I used to be strongly against divorce under any circumstance except abuse, infidelity, etc (extreme stuff). These days I've realised that a lot of people have different needs at different times in their lives. Sometimes their existing partner can adapt to these new requirements, sometimes not. For example, when I was younger I wanted a stand-in father figure. I was far more submissive and was happy with the idea of being a SAH wife/mother and letting a man take care of me. Then in my 30s I wanted the type of men that would be good parents, so anyone who loved kids instantly attracted me. Overly dominant men were a turn off. The older I get, the more independent I get and now I would go as far as being ok with a more submissive type of man (at least in the bedroom) and don't have the same strong need to be with anyone at all. I'd still like to find someone to travel and share life with, but I can look after myself and kids are no longer a factor so my requirements are very different to that of my 20 year old self.
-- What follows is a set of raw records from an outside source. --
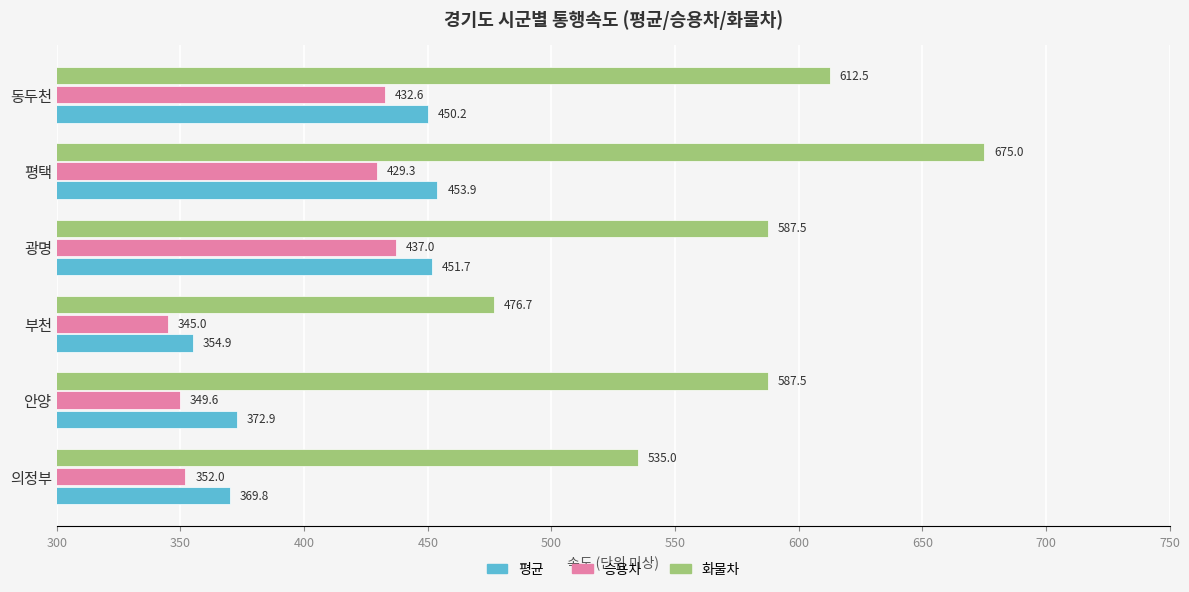

Is the value of 평균 at 광명 greater than the value of 화물차 at 안양?

No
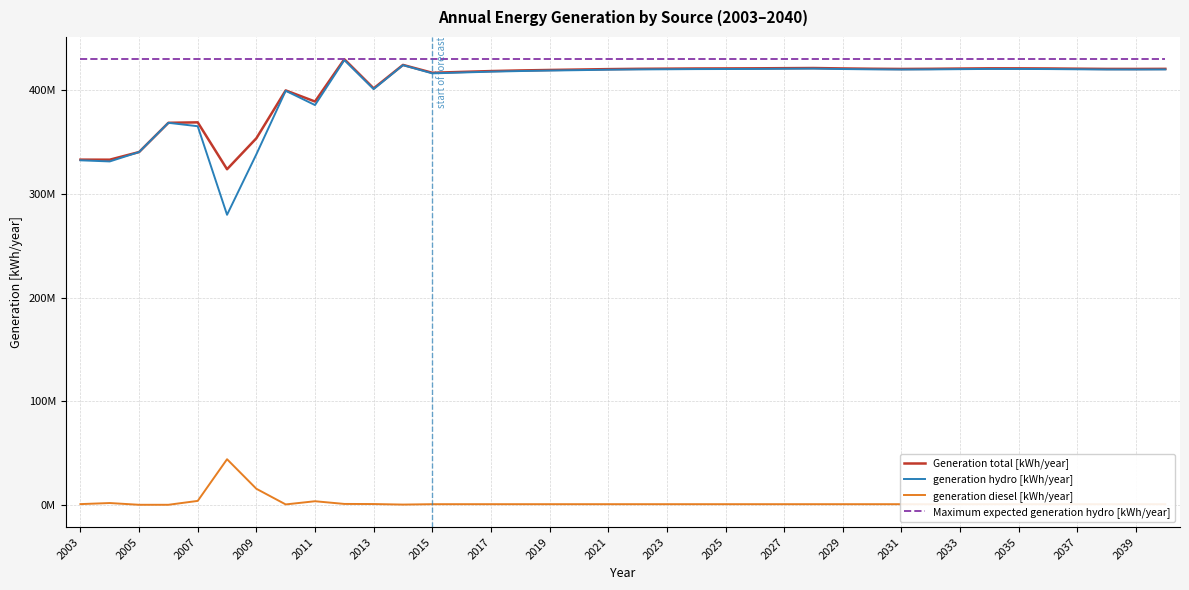

Does the chart display data point markers on the line(s)?

No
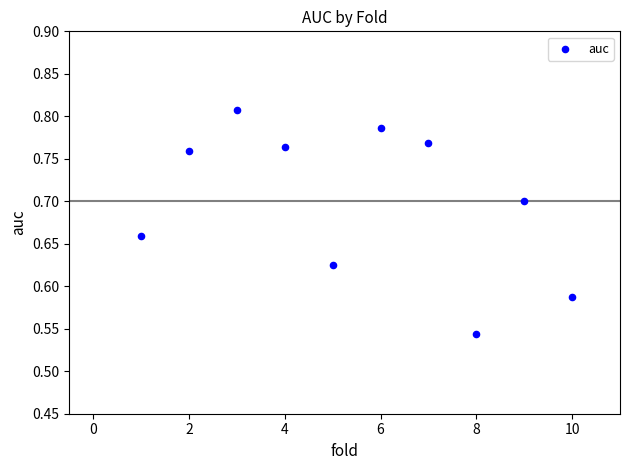

What is the range of X values (max minus min)?

9.0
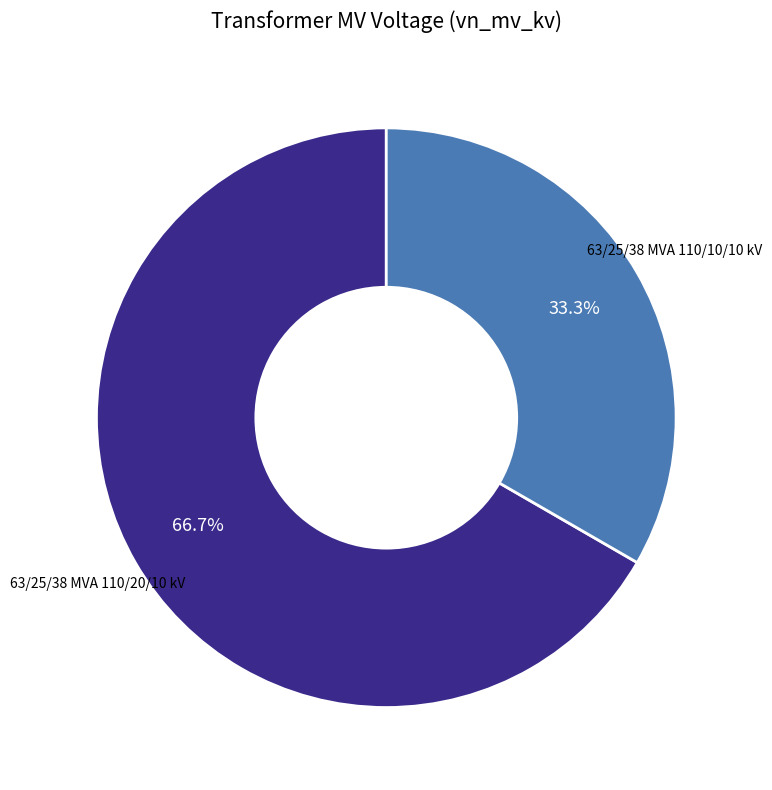

Is there a majority slice in this chart?

Yes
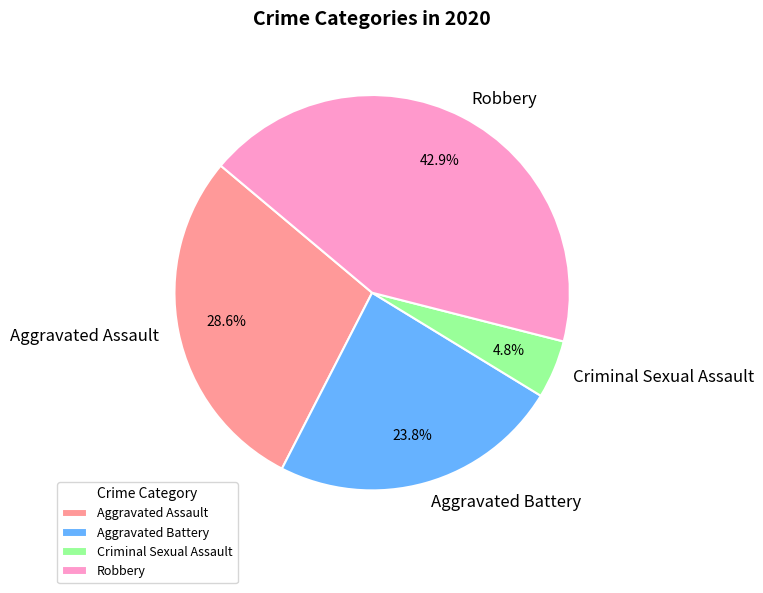

To the nearest percent, what portion does Aggravated Assault represent?

29%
I've seen the same change in some of the male friends I have. They were very dominant, assertive types when younger, and wanted the ditzy submissive trophy wife type of woman or women that were drama queens and 'challenging' (i.e. *****y, almost abusive at times). Now they are older, they have calmed down a lot and want a woman who is a bit more 'maternal' and able to look after herself rather than just rely on him. Although this tends to skew more towards men that were raised either by single mothers or mothers who took more of a lead in the family.

Obviously this doesn't apply to everyone, and some people change in completely the opposite way. But the above seems to be the general trend among family/friends. The couples where the partner adapted have stayed relatively happy and faithful. Others cheated or divorced. The ones who divorced rather than cheating both seem a lot happier with the new partners.


----------